Exercise details. Omit the pictures and return exactly the stretch of the material below from the line with "til skolen på Prinxy" through the line with "erden. Weitere".

Input material.
%%

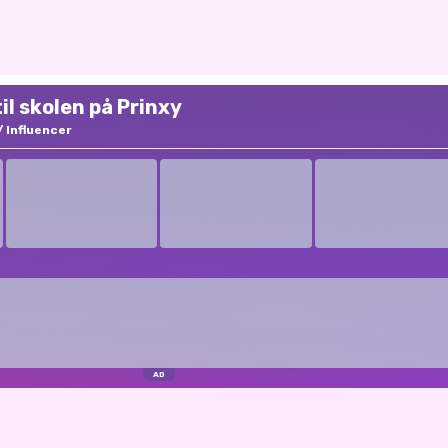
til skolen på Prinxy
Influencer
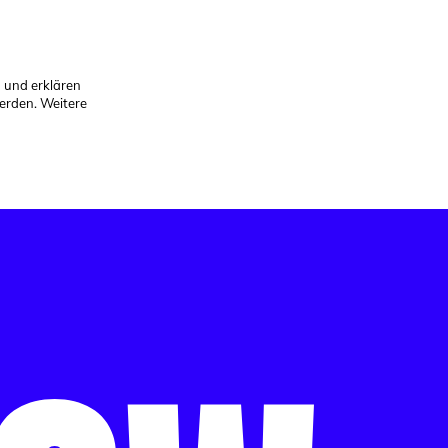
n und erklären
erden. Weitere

%%
%%

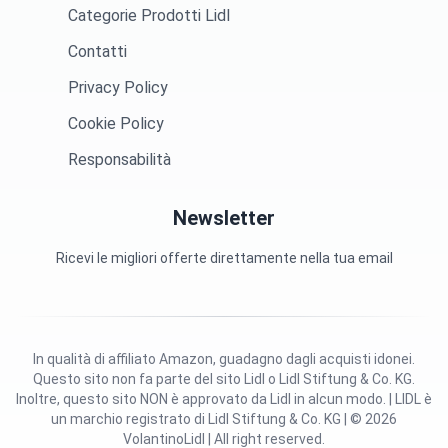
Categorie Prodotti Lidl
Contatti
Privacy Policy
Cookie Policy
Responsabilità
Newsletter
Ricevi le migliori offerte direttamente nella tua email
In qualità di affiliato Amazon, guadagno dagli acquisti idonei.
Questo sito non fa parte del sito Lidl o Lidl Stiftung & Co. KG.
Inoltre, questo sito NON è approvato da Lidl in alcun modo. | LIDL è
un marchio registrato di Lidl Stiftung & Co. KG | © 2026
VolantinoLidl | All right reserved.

%%

Answer to the exercise.
til skolen på Prinxy
Influencer
n und erklären
erden. Weitere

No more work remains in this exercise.